Cheap But Effective: Instituting Effective Pandemic Policies Without Knowing Who’s Infected
Chris Rackauckas
MIT Applied Mathematics Instructor
One way to find out how many people are infected is to figure out who’s infected, but that’s working too hard! In this talk we will look into cheaper alternatives for effective real-time policy making. To this end we introduce SafeBlues, a project that simulates fake virus strands over Bluetooth and utilizes deep neural networks mixed within differential equations to accurately approximate infection statistics weeks before updated statistics are available.
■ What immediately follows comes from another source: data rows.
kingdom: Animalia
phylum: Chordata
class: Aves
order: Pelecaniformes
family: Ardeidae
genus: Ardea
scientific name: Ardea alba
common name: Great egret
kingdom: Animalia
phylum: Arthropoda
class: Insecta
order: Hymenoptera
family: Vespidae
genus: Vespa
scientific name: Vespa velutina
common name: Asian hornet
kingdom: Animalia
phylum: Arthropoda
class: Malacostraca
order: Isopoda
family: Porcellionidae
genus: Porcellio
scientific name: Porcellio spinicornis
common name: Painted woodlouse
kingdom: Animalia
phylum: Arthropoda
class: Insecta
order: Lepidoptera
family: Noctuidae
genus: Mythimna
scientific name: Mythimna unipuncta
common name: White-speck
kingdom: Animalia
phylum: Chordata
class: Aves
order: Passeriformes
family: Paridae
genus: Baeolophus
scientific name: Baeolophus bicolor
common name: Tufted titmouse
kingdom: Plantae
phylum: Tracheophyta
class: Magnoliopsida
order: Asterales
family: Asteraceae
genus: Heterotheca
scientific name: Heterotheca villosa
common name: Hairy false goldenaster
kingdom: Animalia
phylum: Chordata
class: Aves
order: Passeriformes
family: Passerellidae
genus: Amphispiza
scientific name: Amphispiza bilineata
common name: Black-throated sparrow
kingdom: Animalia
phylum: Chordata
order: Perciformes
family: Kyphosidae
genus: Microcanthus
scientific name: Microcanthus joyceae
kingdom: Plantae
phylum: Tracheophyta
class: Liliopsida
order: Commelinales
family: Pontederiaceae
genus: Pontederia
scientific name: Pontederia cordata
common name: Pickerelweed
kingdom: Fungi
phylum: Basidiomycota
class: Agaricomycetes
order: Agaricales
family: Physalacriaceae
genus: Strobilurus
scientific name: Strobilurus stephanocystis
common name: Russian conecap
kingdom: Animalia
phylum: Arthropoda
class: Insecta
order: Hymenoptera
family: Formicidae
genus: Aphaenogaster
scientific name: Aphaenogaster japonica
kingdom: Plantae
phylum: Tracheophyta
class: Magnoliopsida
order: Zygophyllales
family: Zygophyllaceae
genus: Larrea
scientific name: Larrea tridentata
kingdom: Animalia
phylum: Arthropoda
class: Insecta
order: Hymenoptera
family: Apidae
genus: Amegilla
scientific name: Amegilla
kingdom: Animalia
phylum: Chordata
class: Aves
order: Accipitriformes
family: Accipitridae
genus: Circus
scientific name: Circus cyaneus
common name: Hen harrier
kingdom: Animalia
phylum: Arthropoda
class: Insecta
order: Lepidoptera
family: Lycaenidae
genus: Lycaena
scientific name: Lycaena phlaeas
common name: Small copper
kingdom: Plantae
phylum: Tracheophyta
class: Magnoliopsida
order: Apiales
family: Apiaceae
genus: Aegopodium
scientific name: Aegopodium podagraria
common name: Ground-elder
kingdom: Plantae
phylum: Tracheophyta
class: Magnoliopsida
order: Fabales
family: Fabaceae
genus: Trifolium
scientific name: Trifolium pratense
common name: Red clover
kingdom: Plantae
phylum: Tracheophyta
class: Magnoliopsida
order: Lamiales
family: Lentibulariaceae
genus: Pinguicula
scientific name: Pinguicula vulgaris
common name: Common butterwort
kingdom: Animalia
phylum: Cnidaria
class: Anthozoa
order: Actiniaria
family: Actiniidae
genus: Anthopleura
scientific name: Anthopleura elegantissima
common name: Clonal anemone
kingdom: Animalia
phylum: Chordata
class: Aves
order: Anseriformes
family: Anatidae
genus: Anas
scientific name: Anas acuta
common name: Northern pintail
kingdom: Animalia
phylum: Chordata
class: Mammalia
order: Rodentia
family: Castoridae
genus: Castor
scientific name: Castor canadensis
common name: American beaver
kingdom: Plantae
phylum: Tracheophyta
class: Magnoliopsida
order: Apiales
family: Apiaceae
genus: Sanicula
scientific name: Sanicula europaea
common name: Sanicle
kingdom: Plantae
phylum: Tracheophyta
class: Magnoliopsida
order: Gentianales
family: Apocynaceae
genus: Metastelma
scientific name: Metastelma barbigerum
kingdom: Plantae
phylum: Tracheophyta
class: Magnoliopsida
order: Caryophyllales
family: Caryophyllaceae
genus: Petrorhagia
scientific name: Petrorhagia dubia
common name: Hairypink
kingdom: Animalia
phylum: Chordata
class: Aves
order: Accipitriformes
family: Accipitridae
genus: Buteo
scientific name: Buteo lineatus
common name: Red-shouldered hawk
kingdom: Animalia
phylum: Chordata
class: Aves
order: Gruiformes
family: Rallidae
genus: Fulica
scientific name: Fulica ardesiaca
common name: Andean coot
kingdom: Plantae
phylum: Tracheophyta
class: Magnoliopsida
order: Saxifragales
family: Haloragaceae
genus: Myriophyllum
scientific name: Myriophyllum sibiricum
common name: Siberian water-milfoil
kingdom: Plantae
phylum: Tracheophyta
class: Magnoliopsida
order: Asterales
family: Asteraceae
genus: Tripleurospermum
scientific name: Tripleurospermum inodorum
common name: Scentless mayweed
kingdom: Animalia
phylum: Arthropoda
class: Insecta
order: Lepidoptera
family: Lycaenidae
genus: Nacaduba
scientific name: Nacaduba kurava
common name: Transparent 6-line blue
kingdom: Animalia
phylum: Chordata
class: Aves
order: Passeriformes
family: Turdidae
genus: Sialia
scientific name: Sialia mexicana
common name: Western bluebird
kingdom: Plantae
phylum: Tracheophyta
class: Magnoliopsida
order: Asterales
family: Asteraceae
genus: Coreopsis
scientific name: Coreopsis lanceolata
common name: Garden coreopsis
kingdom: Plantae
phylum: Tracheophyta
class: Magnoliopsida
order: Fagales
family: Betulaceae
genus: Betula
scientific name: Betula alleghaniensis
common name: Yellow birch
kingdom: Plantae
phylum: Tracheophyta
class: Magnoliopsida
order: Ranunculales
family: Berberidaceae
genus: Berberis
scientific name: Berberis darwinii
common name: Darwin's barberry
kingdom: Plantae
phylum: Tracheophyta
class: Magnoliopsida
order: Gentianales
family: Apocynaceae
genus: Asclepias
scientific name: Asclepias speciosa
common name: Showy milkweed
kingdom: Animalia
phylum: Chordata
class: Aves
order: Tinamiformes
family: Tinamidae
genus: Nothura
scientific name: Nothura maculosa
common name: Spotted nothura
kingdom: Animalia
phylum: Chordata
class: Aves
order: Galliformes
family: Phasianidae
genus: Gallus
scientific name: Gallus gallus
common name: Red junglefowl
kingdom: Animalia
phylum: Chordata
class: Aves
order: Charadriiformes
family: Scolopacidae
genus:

We then introduce COEXIST, a quarantine policy which utilizes inexpensive “useless” tests to perform accurate regional case isolation. This work is all being done as part of the Microsoft Pandemic Modeling Project, where the Julia SciML tooling has accelerated the COEXIST simulations by 36,000x and quantitative systems pharmacology simulations for Pfizer by 175x in support of the efforts against COVID-19.